Symptom alleviation during this process can include nonsteroidal anti-inflammatory drugs to alleviate pain. Movement is helpful to avoid joint stiffness. For those with severe pain direct injections of steroids to the affected site can be considered, but may interfere with reabsorption of the calcium deposit.

It’s important to consider treatments to remove calcium separately. Given that calcification is an expected and very common variation of tendinopathy, the role of removal of calcium is debatable. Those who advocate for offering removal of calcium in the setting of tendinopathy suggest that for those whose pain doesn't improve with medication, the deposit can be dissolved and removed with techniques called "ultrasound-guided needling", "barbotage", and "US-PICT" (for "ultrasound percutaneous injection in calcific tenditis"). In each, ultrasound is used to locate the deposit and guide a needle to the affected site. There saline and lidocaine are injected to dissolve the deposit, then removed to wash it away. Another common treatment is extracorporeal shockwave therapy, where pulses of sound are used to break up the deposit and promote healing. There is little standardization of energy levels, duration, and time interval of treatment; though most studies report positive outcomes with low- to medium-energy waves (below 0.28 mJ/mm^{2}).

Surgery for calcium in tendinopathy is also debatable. Advocates recommended consideration of surgery once 6 months of symptoms. The surgery offered is typically arthroscopic and involves calcification removal.
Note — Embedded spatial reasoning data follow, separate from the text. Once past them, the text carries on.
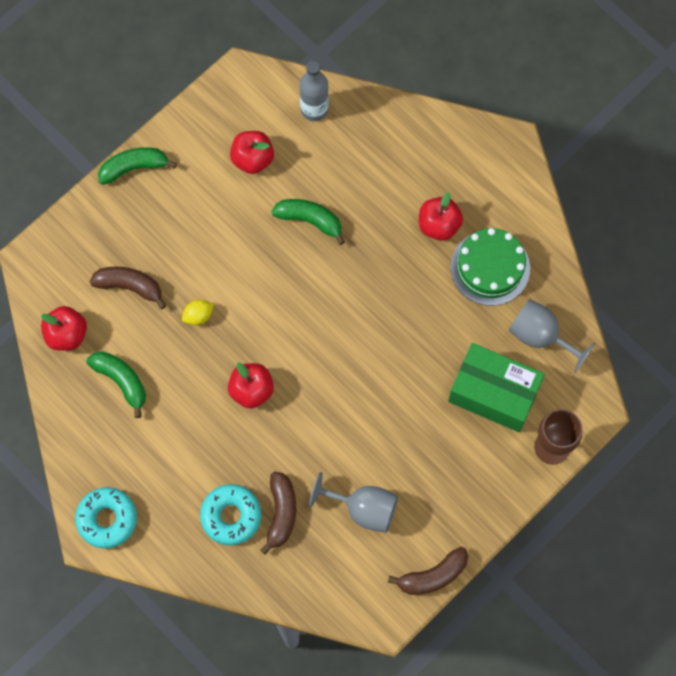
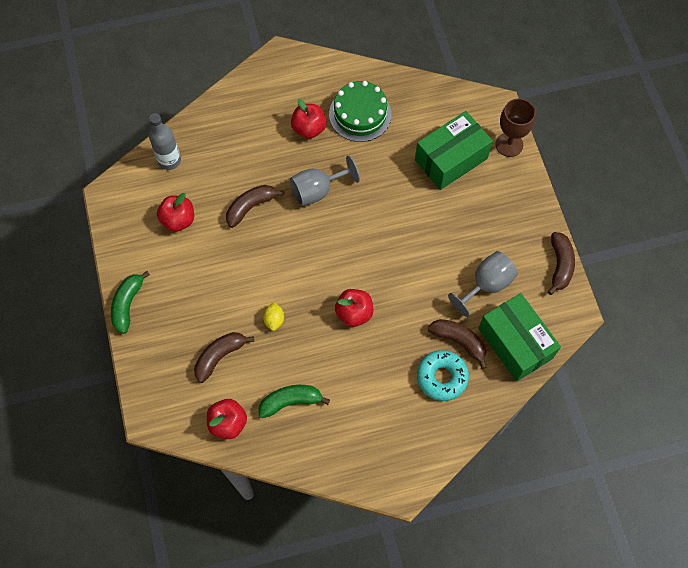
camera: 60 degrees left, 5 degrees down
(107, 519) = (393, 469): turquoise donut -> none
(310, 220) = (250, 207): green banana -> brown banana
(312, 572) = (515, 343): none -> green box
(541, 336) = (428, 110): grey goblet -> grey goblet (317, 190)

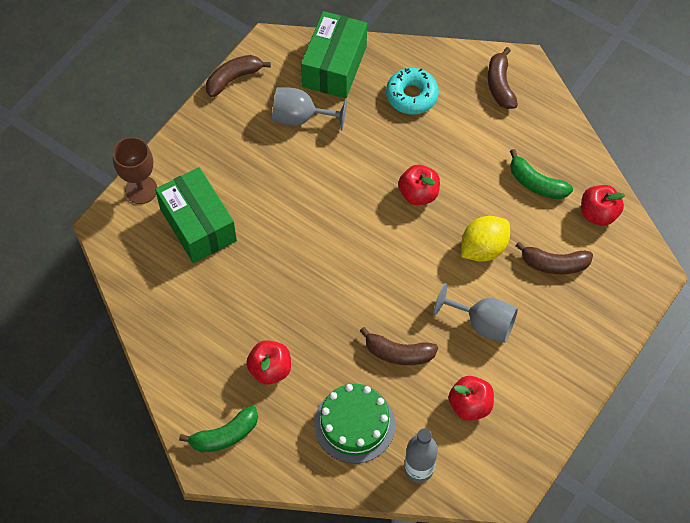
camera: 130 degrees left, 5 degrees down
(127, 304) = (586, 376): green banana -> green banana (225, 435)
(274, 320) = (483, 248): yellow lemon -> yellow lemon, size x1.85
(317, 190) = (330, 310): grey goblet -> grey goblet (482, 323)
(360, 114) = (214, 336): green cake -> green cake (354, 424)
(451, 159) = (198, 225): green box -> green box turned 45 degrees clockwise
(459, 341) = (370, 104): brown banana -> brown banana (500, 85)

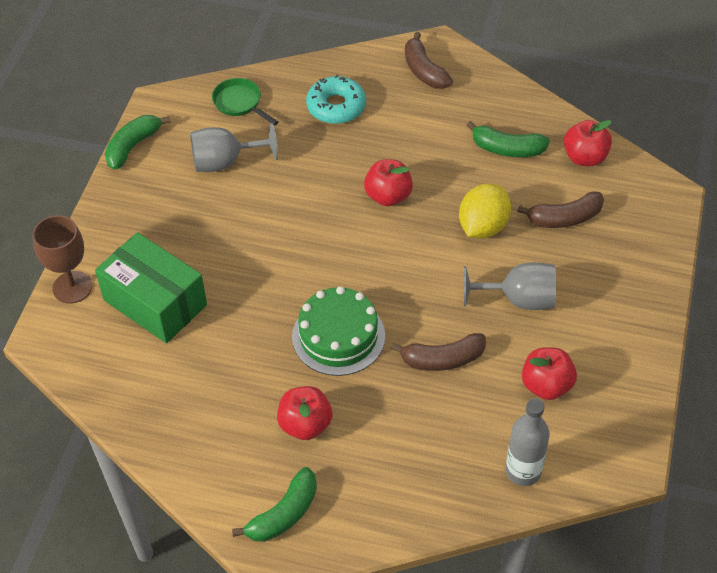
camera: 20 degrees left, 10 degrees down
(233, 78) = (133, 146): brown banana -> green banana
(334, 66) = (240, 103): green box -> green pan
(354, 424) = (428, 449): green cake -> green cake (338, 336)

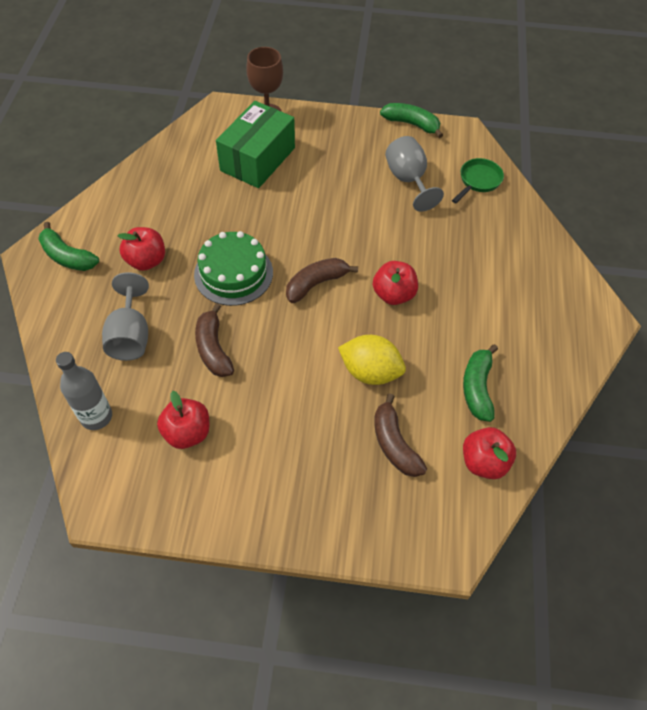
camera: 80 degrees right, 5 degrees up
(336, 107) = (494, 246): turquoise donut -> none
(424, 71) = (564, 310): brown banana -> brown banana (316, 284)
(518, 299) = (285, 406): grey goblet -> grey goblet (130, 335)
Even among advocates of offering removal of calcification, there is debate regarding whether a complete removal of the deposits is necessary, or if equal pain relief can be obtained from a partial removal of calcium deposits.

== Outcomes ==
Nearly all people with calcific tendinitis recover completely with time or treatment. Treatment helps alleviate pain, but long-term follow-up studies have shown that people recover with or without treatment.

== Epidemiology ==
Calcific tendinitis typically occurs in adults aged 30 to 50, and is rare in those older than 70. It is twice as common in women as men.

Risk factors that increase the chance of developing calcific tendinitis include; hormonal disorders, like diabetes and hypothyroidism, autoimmune disorders, like rheumatoid arthritis, and metabolic disorders that also cause kidney stones, gallstones, and gout. Occupations that consist of repetitive overhead lifting, such as athletes or construction workers, do not seem to significantly increase the likelihood of developing calcific tendinitis.

== History ==
Calcifications in the rotator cuff tendon were first described by Ernest Codman in his 1934 book The Shoulder. In 1952, in his study on x-ray therapy for people with such calcifications, Henry Plenk coined the term "calcifying tendinitis".